How is this test different to a liver function test (LFT)?
Liver function tests measure a number of parameters that can provide an indication of liver inflammation/damage (ALT, AST), biliary system pathology (bilirubin, ALP) and synthetic capacity (albumin). Alone they are poorly predictive of hepatic drug metabolism, although combined with other clinical and blood markers of synthetic function (Child-Pugh classification) offer guidance in more significant liver disease.
However, LFTs provide very limited information on the ‘function’ of individual enzymes, which may be significantly abnormal in the absence of liver disease. For example, ‘poor metabolisers’ are genetically limited to producing non-functional enzymes and this is independent of any other liver pathology.
How accurate is the DNA test and reports?

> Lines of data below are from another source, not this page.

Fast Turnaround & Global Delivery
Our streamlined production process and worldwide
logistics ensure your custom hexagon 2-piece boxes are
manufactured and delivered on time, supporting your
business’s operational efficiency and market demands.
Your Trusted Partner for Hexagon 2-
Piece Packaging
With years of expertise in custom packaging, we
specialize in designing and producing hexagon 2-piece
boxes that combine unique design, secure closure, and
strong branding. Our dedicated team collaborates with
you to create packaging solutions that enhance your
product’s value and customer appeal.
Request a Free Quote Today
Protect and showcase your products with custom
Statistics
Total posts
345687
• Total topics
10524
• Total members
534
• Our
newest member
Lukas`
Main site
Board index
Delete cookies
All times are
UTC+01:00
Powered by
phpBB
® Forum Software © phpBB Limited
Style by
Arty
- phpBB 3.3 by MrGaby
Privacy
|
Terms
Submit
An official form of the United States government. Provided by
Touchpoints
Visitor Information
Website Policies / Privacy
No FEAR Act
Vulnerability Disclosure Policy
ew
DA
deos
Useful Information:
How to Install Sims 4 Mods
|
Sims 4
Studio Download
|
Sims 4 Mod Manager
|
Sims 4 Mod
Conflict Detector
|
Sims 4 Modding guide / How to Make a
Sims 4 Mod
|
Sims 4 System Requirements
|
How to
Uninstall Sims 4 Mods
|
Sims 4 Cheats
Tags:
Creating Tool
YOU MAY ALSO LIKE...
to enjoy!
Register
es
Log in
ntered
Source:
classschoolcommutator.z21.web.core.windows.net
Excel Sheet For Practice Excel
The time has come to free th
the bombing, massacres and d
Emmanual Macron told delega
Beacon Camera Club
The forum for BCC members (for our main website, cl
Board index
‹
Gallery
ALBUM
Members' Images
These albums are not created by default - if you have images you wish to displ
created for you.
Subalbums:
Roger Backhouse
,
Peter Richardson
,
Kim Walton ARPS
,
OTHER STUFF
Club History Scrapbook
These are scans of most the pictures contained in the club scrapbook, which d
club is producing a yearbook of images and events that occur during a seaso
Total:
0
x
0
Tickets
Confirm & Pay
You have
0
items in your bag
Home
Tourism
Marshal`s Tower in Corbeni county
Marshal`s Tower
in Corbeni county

A strict quality assurance process combined with state of the art laboratory facilities, allows us to control reliability and validity of our tests. Our reports and findings are developed in accordance to internationally recognised guidelines and factor in large number of published studies.
Is the test covered by Medicare or private health insurance?
Currently there is no reimbursement for the cost of these tests by Medicare or private health insurance in Australia. Testing, however, may be covered by WorkCover and DVA in certain circumstances.
How do I order a test and what is the cost?
A blood test can be ordered through Australian Clinical Labs or Genomic Diagnostics Pathology for analysis through a NATA accredited laboratory. The sample required is 4mls in an EDTA tube. This costs up to $197 for the myDNA multiple category test (myDNA PGx Multi). Other pathology providers may add an additional charge for blood collection. Through Genomic Diagnostics, a myDNA single category report for PGx Pain or PGx Mental Health can be ordered for $147.
Alternatively, the patient can be referred to a pharmacy participating in the myDNA program for a cheek swab, at a cost of $149 for the myDNA multiple category test and $99 for any of the four single category tests (see https://www.mydna.life/pharmacy-finder/ for locations).
It is also possible for a patient to purchase a cheek swab kit through the myDNA website and have the results sent directly to their treating doctor. The cheek swab and blood sample results are the same. Results are typically available 10-15 business days after the laboratory has received the sample. Reports are sent via fax or through a secure myDNA online partners portal.
The patient can be tested and remain on their current medications as the myDNA test is a genetic test and medications will not affect the genetic results.
Should testing be repeated when a new drug is prescribed?
A gene test result doesn’t change over the course of a person’s life. Therefore, testing for a specific genetic variant can be conducted once and used to guide both current and future medication prescriptions. As new genetic tests are developed that may be important for understanding the processing of or response to medications, it is possible that further testing may be warranted in the future.
1. See http://www.nature.com/tpj/
2. See https://www.pharmgkb.org/
3. Llerena, A., et al. Interethnic variability of CYP2D6 alleles and of predicted and measured metabolic phenotypes across world populations. Expert opinion on drug metabolism and toxicology. 2014 Nov; 10(11): 1569-1583
4. Mostafa S, Kirkpatrick CMJ, Byron K, Sheffield L. An analysis of allele, genotype and phenotype frequencies, actionable pharmacogenomic (PGx) variants and phenoconversion in 5408 Australian patients genotyped for CYP2D6, CYP2C19, CYP2C9 and VKORC1 genes. J Neural Transm (Vienna) 2018.